PROBLEM TO WORK ON: Copy the lines below word for word, from first to last, but leave out the pictures.

(Dataset entries)

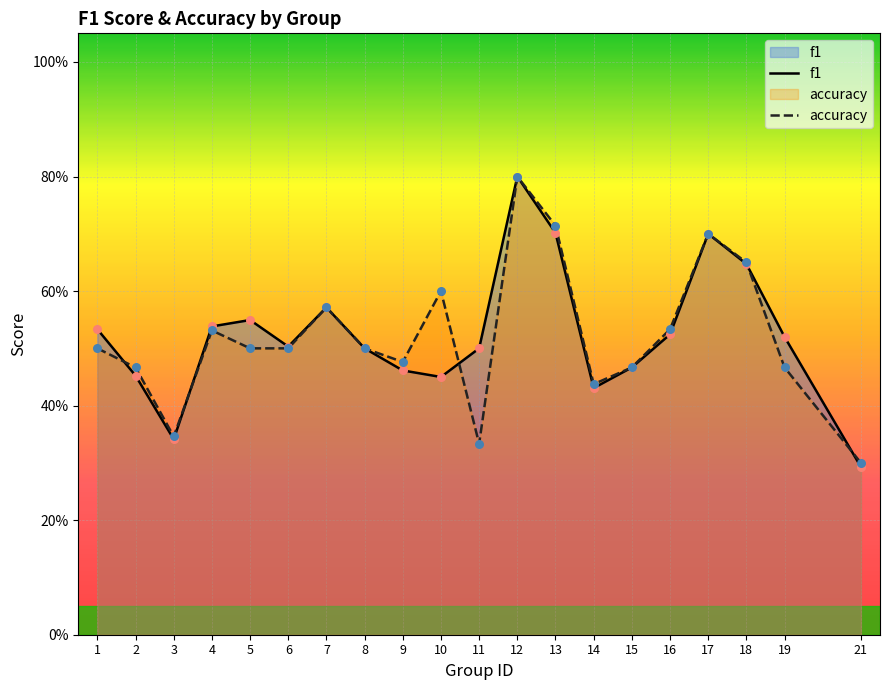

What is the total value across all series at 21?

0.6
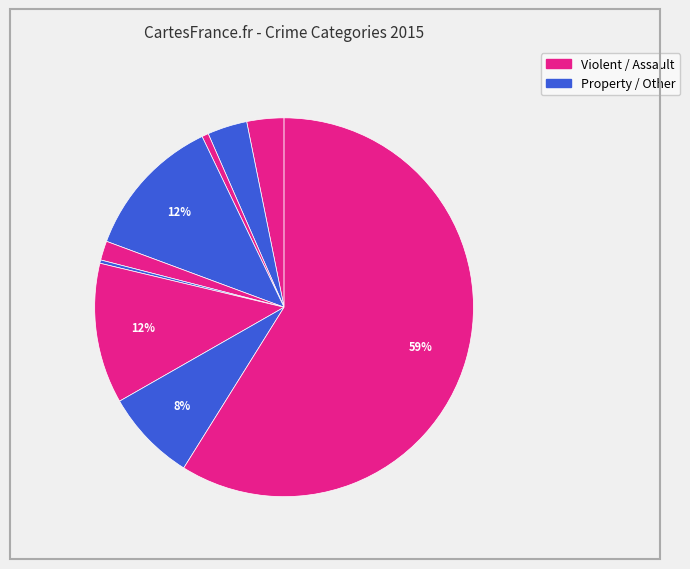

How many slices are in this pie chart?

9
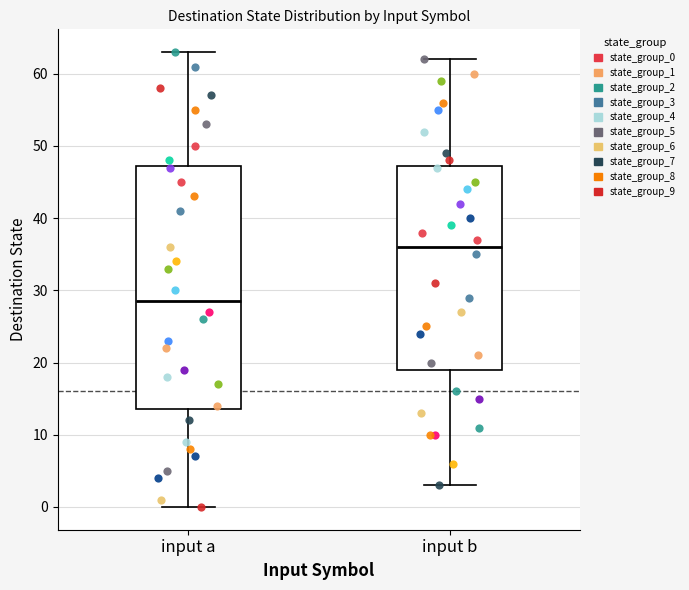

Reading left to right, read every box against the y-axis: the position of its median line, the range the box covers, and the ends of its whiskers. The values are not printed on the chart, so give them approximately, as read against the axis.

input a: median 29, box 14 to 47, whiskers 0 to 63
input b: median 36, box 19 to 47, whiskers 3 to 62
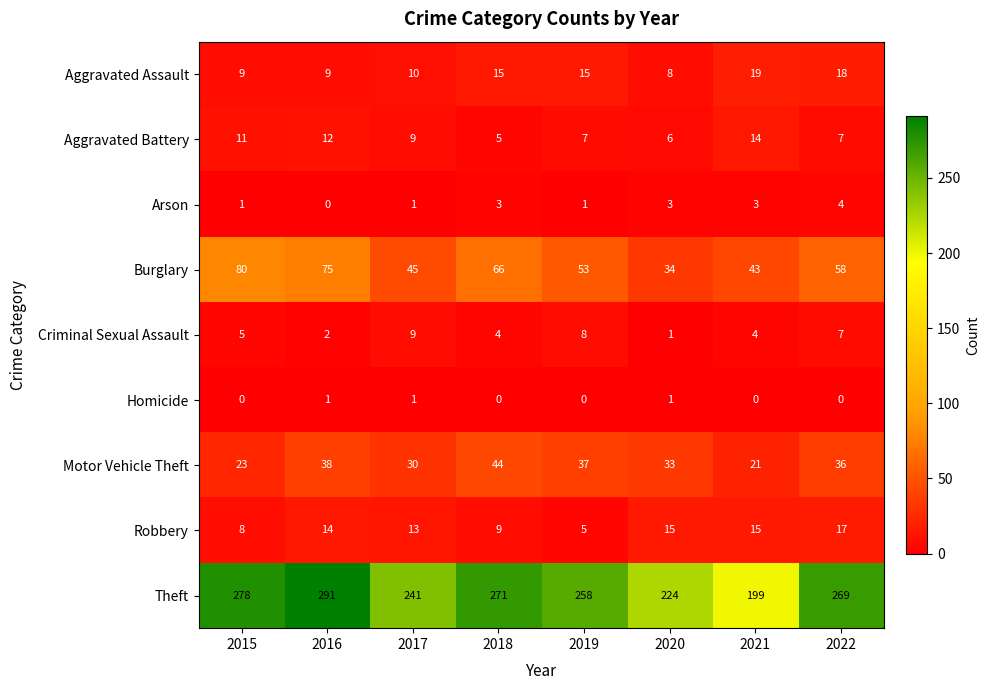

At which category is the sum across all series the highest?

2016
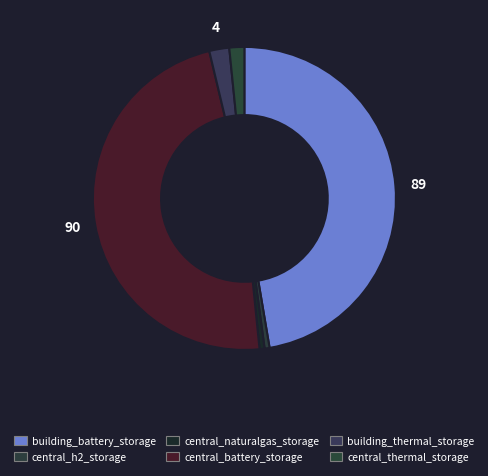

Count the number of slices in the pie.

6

OUTPUT OF THE TASK:
What is the total value across all series at 21?

0.6

How many slices are in this pie chart?

9

Reading left to right, read every box against the y-axis: the position of its median line, the range the box covers, and the ends of its whiskers. The values are not printed on the chart, so give them approximately, as read against the axis.

input a: median 29, box 14 to 47, whiskers 0 to 63
input b: median 36, box 19 to 47, whiskers 3 to 62

At which category is the sum across all series the highest?

2016

Count the number of slices in the pie.

6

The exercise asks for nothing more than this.